GeneWalk identifies relevant gene functions for a biological context using network representation learning

Robert Ietswaart, Benjamin M. Gyori, John A. Bachman, Peter K. Sorger, L. Stirling Churchman

Posted on: 4 October 2019

Preprint posted on 5 September 2019

Article now published in Genome Biology at http://dx.doi.org/10.1186/s13059-021-02264-8

Fear The Walking Gene: knowledge-based machine learning is able to highlight gene functions relevant for a distinct biological context

Selected by Ramona Jühlen

Categories: biochemistry, bioinformatics, cancer biology, cell biology, developmental biology, genetics, genomics, molecular biology

Background and GeneWalk methodology

High-throughput functional genomics can provide scientists with a long list of candidate genes which could play a role in the biological context they are studying. But how should one narrow down such a list to get candidate genes which are the most important in the given context? Gene functions are commonly interrogated using GO annotations, and GO coupled to gene set enrichment analysis (GSEA) can be used to reveal enriched biological functions in a gene set. This analysis, however, does not address the context-specific functions of individual genes in the dataset.

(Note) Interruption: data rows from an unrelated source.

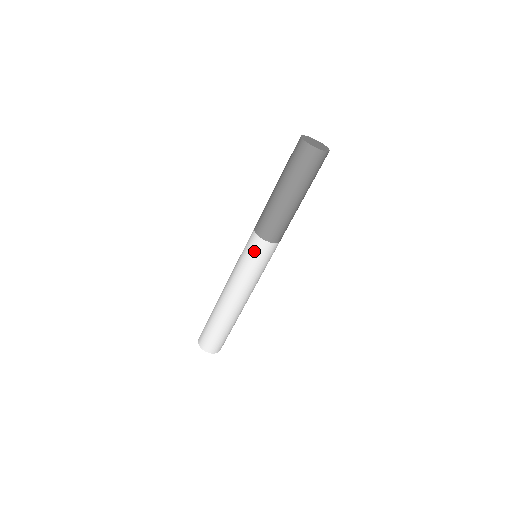
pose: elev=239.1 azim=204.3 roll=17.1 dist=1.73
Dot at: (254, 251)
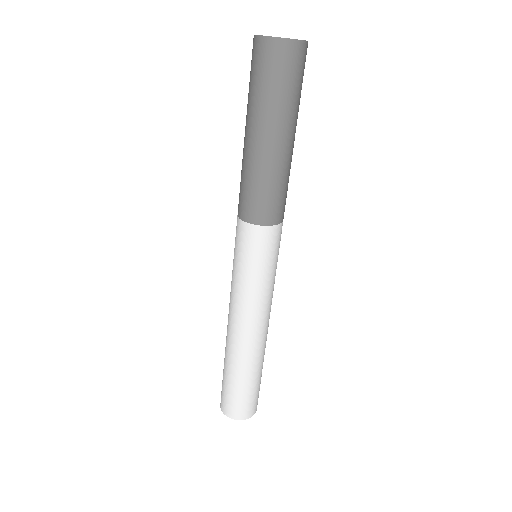
Dot at: (240, 245)
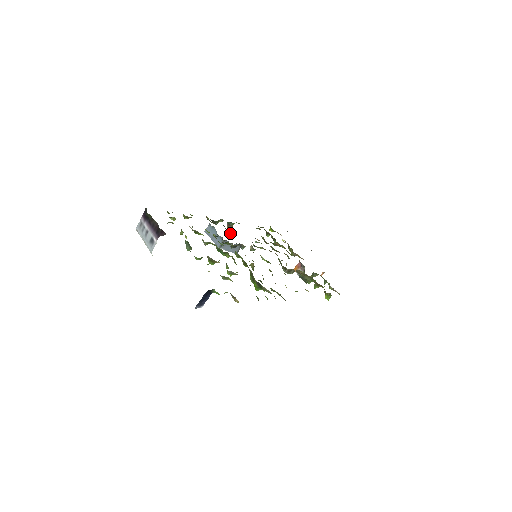
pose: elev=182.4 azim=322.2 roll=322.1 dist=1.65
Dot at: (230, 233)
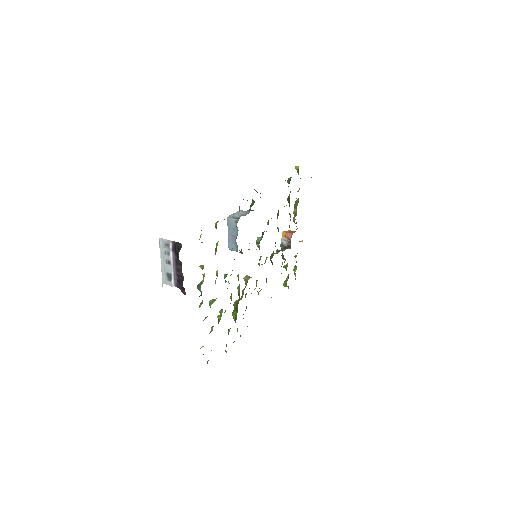
Dot at: occluded
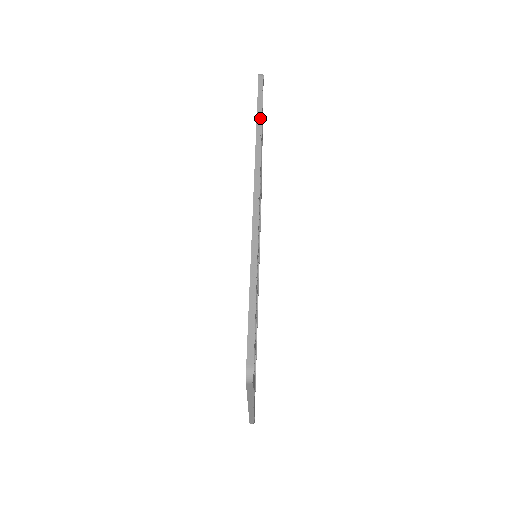
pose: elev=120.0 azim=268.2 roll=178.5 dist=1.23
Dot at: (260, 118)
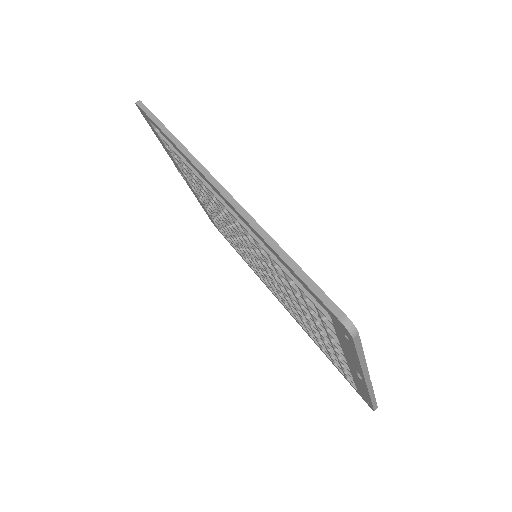
Dot at: (166, 130)
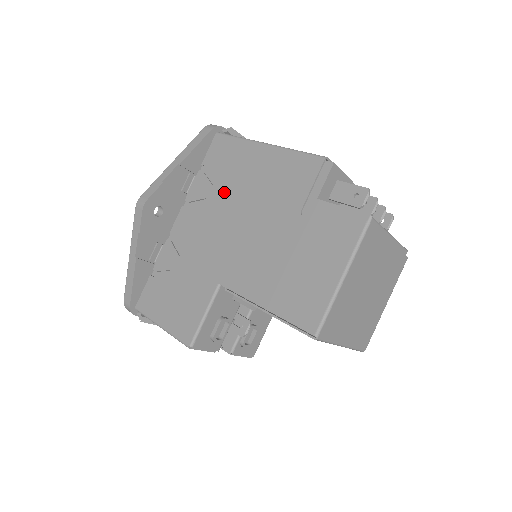
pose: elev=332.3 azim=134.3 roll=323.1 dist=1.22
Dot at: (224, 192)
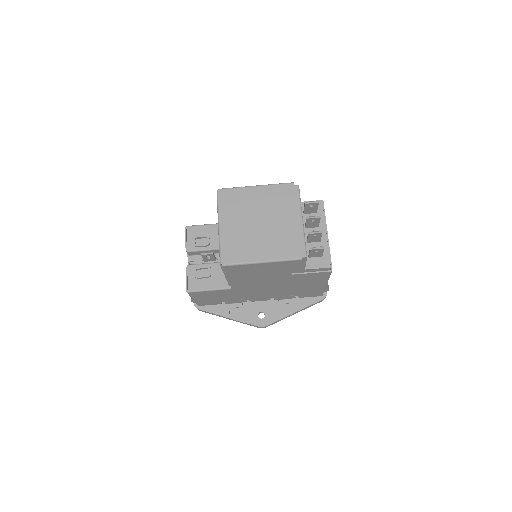
Dot at: occluded
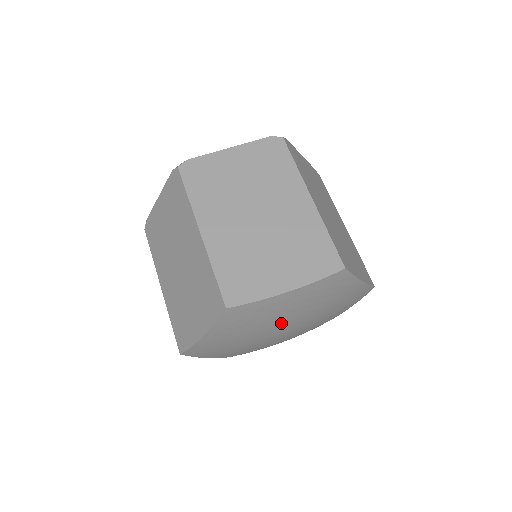
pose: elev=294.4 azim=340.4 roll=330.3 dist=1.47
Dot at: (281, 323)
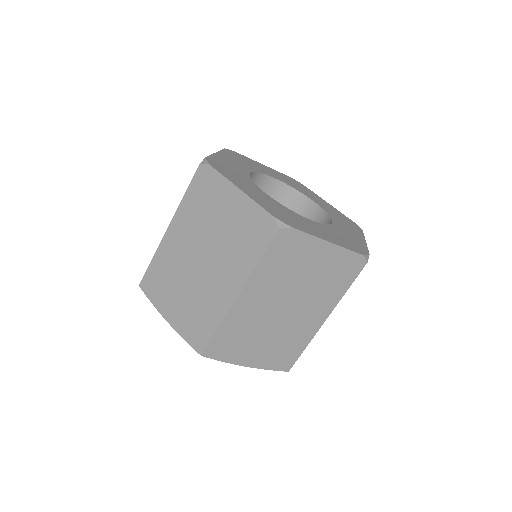
Dot at: occluded
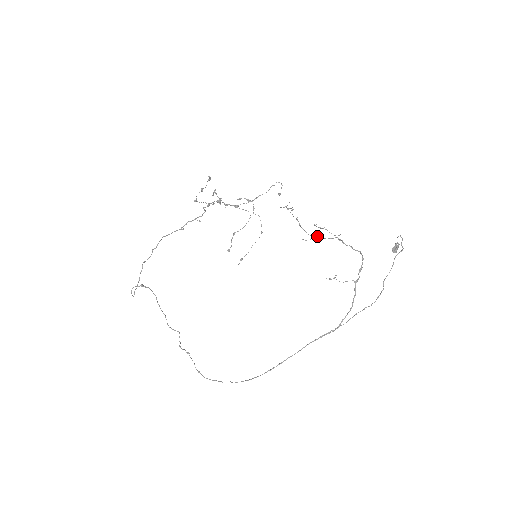
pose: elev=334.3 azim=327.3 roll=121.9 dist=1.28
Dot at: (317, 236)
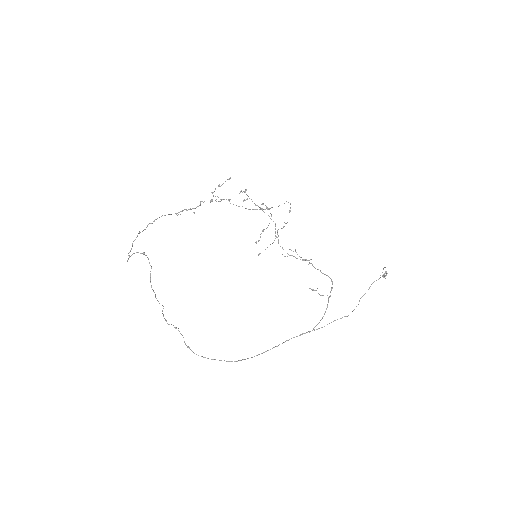
Dot at: occluded
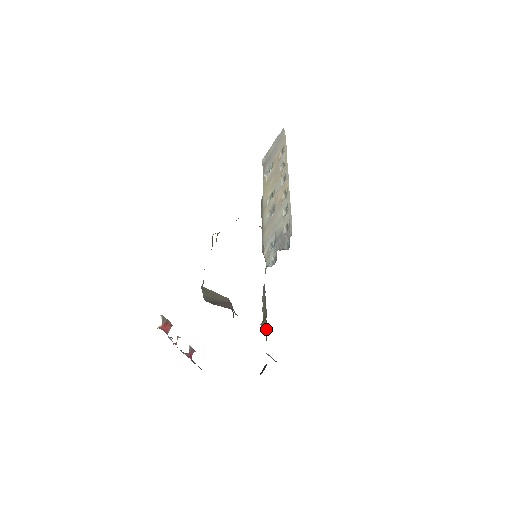
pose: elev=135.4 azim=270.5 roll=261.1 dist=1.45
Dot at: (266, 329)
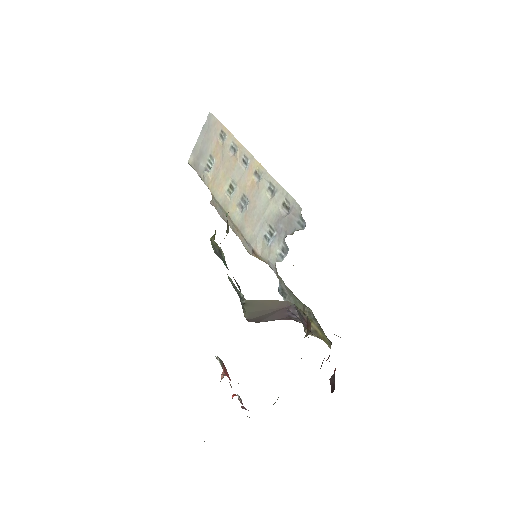
Dot at: (320, 331)
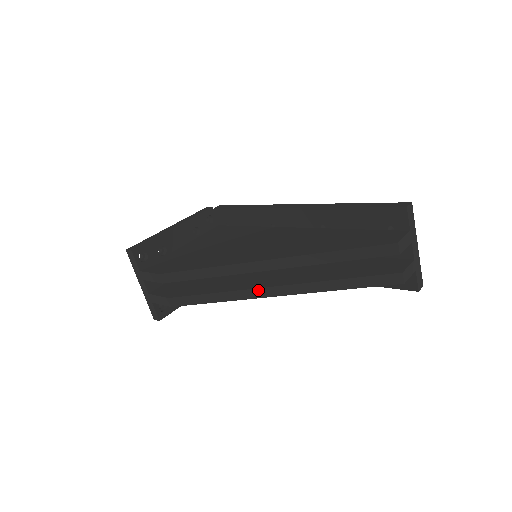
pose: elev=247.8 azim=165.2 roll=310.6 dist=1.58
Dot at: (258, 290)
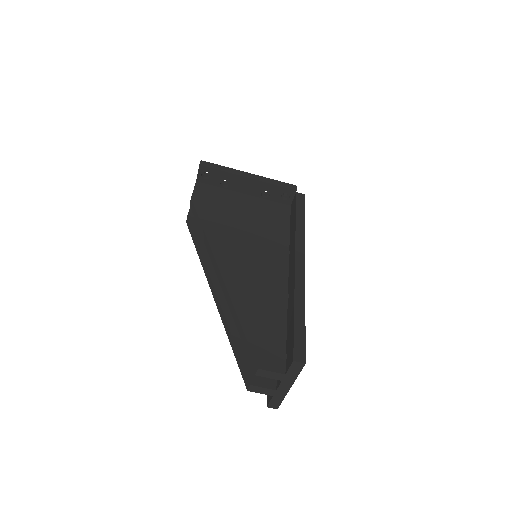
Dot at: (209, 277)
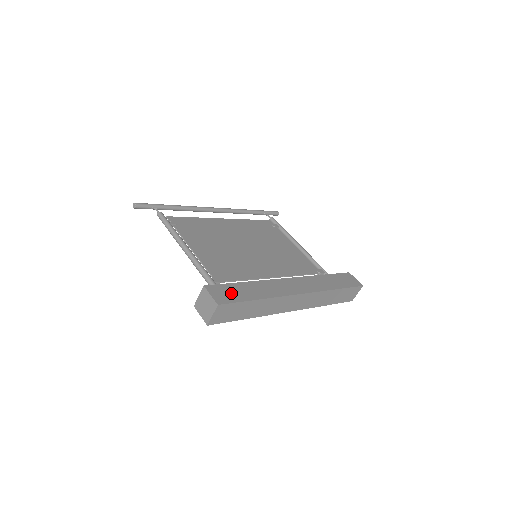
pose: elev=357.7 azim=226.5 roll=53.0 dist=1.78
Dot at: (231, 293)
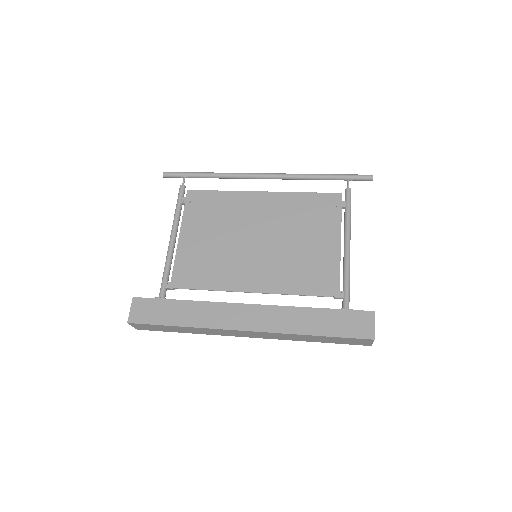
Dot at: (153, 312)
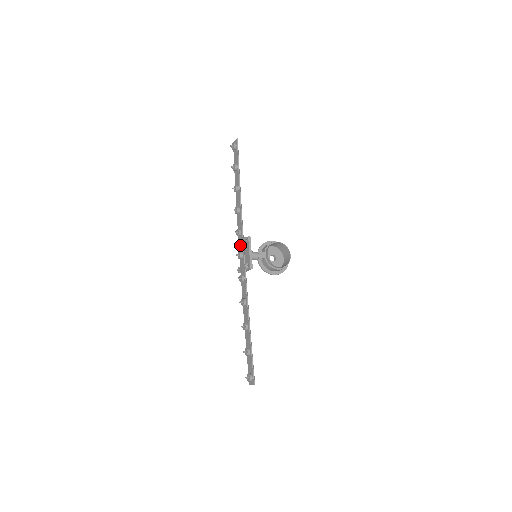
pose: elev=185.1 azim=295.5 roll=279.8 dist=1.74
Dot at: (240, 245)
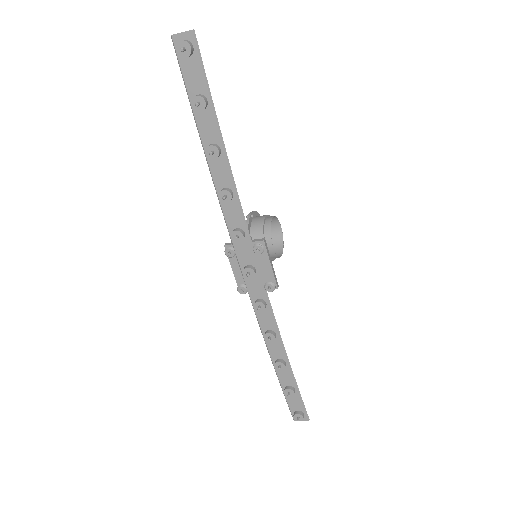
Dot at: (243, 255)
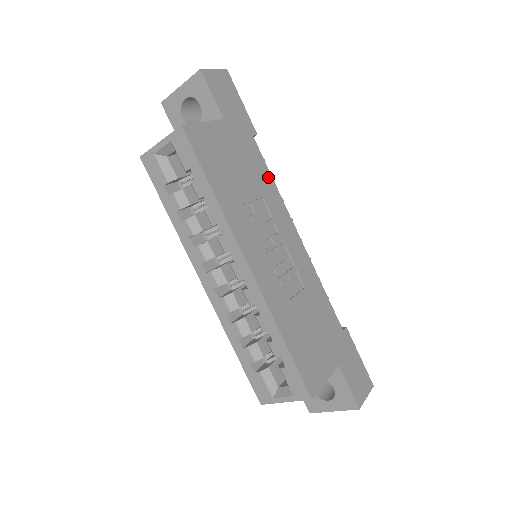
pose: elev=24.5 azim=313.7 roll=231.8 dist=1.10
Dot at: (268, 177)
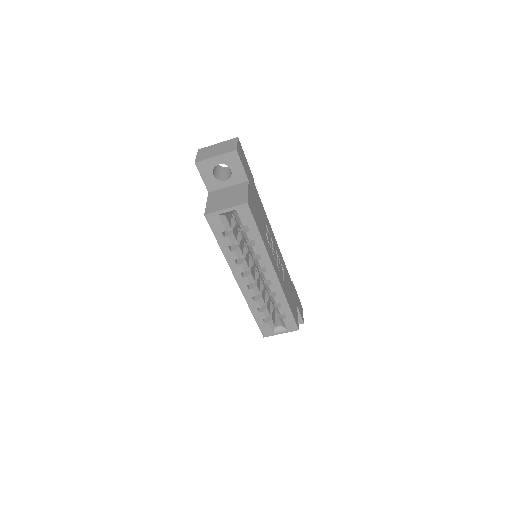
Dot at: (263, 207)
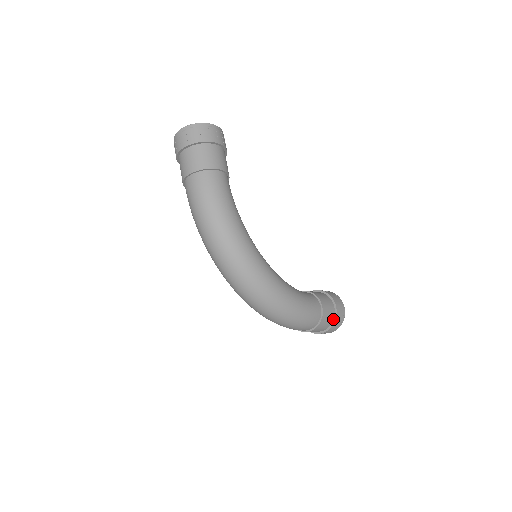
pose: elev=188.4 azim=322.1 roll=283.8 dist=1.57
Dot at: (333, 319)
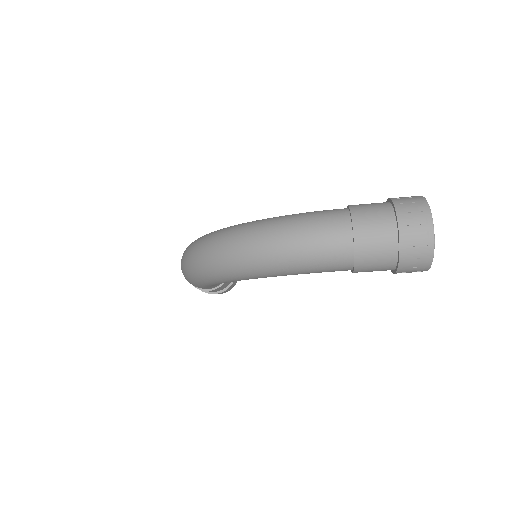
Dot at: (391, 206)
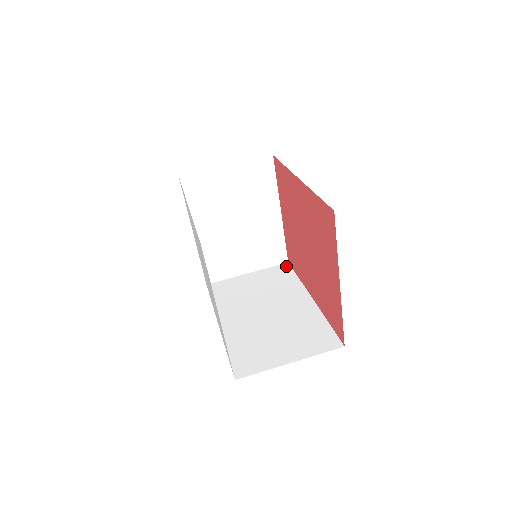
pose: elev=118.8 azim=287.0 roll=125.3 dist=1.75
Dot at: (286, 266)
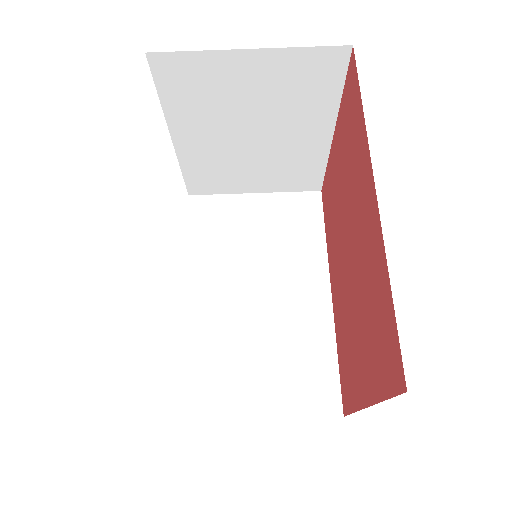
Dot at: (315, 199)
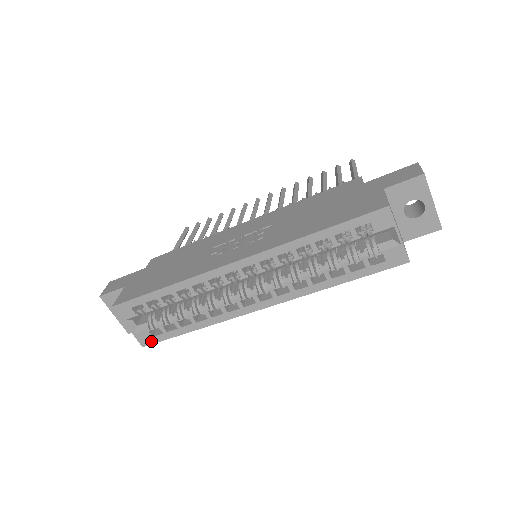
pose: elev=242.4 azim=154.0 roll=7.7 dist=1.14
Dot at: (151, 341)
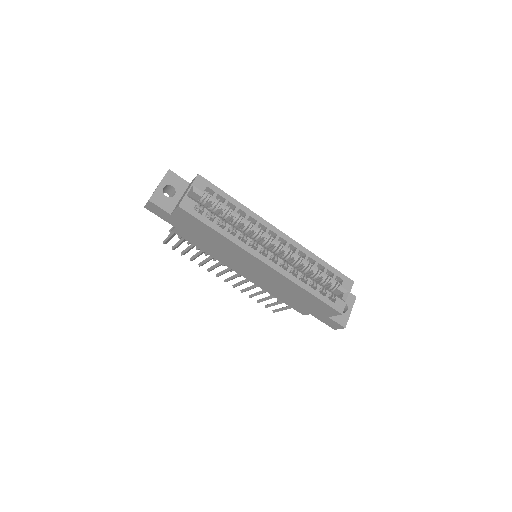
Dot at: (188, 210)
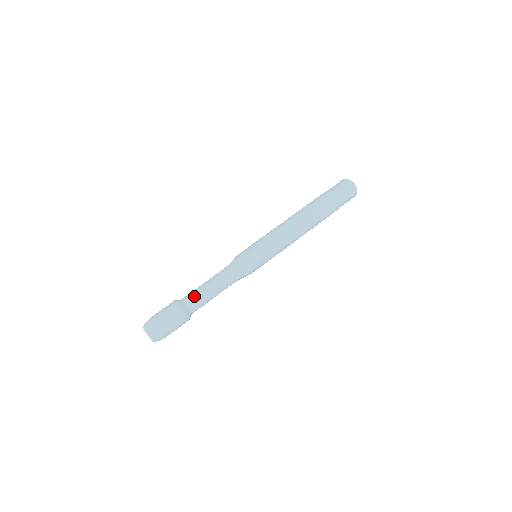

To overcome this shortcoming, the authors developed GeneWalk, a novel approach using knowledge-based machine learning and statistical modelling.

First, GeneWalk assembles a context-specific gene network from a knowledge base (e.g. Pathway Commons, INDRA) starting with a list of input genes obtained from a specific experiment. This gene network is added to a GO network resulting in a full GeneWalk network (GWN) (Figure 1).

Next, the GWN structure is learned by an unsupervised network representation learning algorithm, termed DeepWalk (1). Briefly, using random walks the local neighbourhood of nodes (representing genes or GO terms) is scanned, summarised as a collection of neighbouring node pairs and provided as a training set for a neural network with one hidden layer (the layer between input and out, i.e. the artificial neuron) (Figure 1). After training, each input node in the GWN is represented as a vector by the resultant hidden layer weights.

Finally, GeneWalk determines by significance testing whether the similarity value between a gene and a GO term is higher than that of a generated null distribution of similarity values (Figure 1). Yielded adjusted p-values rank the relevant context-specific GO term for a gene of interest.

Figure 1. Scheme of GeneWalk methodology. Details outlining GeneWalk network representation learning and significance testing of the GeneWalk methodology.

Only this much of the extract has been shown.